HOW TO COMPLETE THIS TASK :: Gather each line of the records where "name" appears.

────────

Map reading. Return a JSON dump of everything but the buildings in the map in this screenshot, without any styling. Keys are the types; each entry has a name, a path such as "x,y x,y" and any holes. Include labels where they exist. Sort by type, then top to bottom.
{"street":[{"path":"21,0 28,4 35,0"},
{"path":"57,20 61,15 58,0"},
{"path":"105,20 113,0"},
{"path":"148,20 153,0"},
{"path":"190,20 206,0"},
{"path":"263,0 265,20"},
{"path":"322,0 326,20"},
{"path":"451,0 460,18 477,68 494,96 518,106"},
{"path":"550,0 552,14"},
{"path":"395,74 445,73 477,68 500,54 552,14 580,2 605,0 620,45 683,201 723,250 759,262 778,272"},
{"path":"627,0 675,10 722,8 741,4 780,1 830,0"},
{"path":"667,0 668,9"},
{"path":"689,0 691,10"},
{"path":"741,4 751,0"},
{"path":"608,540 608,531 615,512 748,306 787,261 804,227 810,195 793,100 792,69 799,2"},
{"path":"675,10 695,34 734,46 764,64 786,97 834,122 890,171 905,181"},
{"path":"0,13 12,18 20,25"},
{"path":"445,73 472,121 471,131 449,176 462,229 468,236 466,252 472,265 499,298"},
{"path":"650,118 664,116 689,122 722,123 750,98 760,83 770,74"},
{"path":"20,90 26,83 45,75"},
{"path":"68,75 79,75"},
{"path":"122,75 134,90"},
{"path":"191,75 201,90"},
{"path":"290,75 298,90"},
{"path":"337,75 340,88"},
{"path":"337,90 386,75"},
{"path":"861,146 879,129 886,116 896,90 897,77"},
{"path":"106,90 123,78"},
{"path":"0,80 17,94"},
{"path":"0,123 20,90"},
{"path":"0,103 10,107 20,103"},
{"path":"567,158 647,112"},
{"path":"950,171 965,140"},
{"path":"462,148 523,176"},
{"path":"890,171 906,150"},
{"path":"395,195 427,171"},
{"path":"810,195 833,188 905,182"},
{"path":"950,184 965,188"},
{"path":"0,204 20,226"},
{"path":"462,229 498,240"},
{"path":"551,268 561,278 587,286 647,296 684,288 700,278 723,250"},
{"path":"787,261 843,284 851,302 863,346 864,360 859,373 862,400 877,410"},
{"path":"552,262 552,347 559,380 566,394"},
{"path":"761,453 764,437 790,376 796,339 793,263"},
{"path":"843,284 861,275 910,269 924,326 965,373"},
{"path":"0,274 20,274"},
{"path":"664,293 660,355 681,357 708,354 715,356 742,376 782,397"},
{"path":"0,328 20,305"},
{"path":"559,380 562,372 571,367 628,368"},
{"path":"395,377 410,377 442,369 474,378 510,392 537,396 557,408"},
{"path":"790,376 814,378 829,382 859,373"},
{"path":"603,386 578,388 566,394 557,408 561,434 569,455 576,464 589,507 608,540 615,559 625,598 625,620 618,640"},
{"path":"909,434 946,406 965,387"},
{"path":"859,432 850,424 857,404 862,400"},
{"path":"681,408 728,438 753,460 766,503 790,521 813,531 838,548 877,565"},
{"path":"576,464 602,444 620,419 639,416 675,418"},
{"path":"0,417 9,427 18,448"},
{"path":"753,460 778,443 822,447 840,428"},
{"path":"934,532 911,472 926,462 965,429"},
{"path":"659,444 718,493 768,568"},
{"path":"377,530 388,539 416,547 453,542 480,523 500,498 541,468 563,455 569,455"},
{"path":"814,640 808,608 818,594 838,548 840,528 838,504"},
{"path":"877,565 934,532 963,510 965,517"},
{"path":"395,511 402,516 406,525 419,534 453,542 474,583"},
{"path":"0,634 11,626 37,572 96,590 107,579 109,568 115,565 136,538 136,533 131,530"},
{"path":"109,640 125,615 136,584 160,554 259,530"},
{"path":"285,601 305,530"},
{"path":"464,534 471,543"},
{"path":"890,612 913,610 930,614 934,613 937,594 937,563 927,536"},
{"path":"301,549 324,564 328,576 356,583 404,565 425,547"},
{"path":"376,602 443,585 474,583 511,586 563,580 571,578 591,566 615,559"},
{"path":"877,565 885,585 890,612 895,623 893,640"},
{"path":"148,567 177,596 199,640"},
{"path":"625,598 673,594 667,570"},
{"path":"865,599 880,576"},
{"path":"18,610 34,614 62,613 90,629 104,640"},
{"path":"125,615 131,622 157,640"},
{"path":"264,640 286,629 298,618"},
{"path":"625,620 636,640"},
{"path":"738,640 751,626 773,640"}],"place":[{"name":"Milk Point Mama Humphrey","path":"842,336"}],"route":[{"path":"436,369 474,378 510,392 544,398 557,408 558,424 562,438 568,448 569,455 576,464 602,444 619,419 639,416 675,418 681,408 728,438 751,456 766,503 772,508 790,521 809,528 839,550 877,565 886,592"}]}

────────

ANSWER BOX ::
Map reading. Return a JSON dump of everything but the buildings in the map in this screenshot, without any styling. Keys are the types; each entry has a name, a path such as "x,y x,y" and any holes. Include labels where they exist. Sort by type, then top to bottom.
{"path":"738,640 751,626 773,640"}],"place":[{"name":"Milk Point Mama Humphrey","path":"842,336"}],"route":[{"path":"436,369 474,378 510,392 544,398 557,408 558,424 562,438 568,448 569,455 576,464 602,444 619,419 639,416 675,418 681,408 728,438 751,456 766,503 772,508 790,521 809,528 839,550 877,565 886,592"}]}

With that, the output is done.